## WHAT TO DO:
Using the listing below, retype exactly the lines starting at the one with "Breast MRI (dynamic" and ending at the one with "- enhancing-tissue mask", and include both.

## INPUT DATA:
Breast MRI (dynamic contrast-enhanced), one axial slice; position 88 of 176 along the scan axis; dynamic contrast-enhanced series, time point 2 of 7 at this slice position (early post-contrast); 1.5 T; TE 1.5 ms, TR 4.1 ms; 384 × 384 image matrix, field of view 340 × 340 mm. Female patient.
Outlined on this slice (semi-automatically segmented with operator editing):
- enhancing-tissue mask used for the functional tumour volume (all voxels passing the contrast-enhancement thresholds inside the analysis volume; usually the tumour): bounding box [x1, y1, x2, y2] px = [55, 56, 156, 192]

...

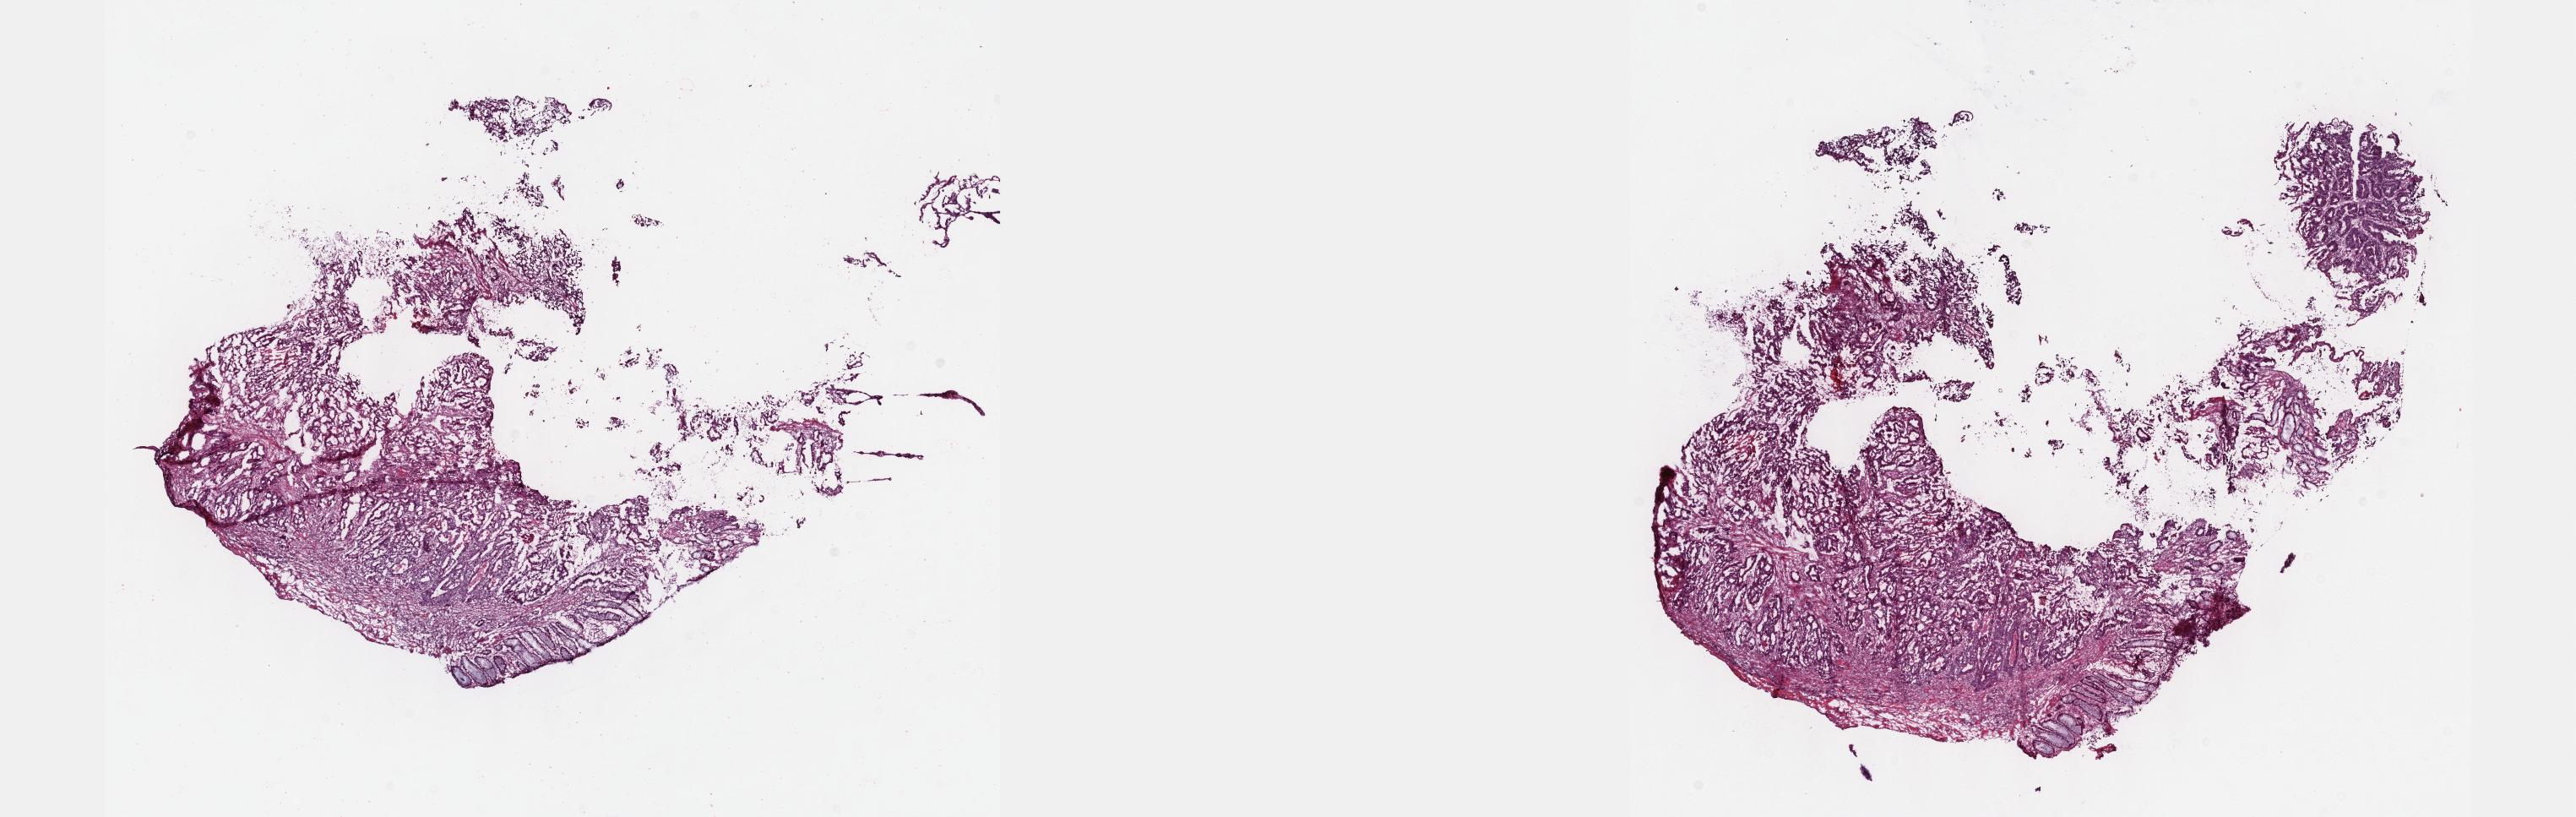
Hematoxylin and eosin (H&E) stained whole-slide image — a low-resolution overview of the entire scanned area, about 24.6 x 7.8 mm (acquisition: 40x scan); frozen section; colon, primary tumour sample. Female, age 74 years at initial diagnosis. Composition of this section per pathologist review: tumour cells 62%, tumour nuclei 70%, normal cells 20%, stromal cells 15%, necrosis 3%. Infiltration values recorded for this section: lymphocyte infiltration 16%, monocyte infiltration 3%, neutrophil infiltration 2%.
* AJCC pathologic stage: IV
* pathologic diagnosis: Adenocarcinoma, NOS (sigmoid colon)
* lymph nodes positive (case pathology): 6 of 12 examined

## RESPONSE BELOW:
Breast MRI (dynamic contrast-enhanced), one axial slice; position 88 of 176 along the scan axis; dynamic contrast-enhanced series, time point 2 of 7 at this slice position (early post-contrast); 1.5 T; TE 1.5 ms, TR 4.1 ms; 384 × 384 image matrix, field of view 340 × 340 mm. Female patient.
Outlined on this slice (semi-automatically segmented with operator editing):
- enhancing-tissue mask used for the functional tumour volume (all voxels passing the contrast-enhancement thresholds inside the analysis volume; usually the tumour): bounding box [x1, y1, x2, y2] px = [55, 56, 156, 192]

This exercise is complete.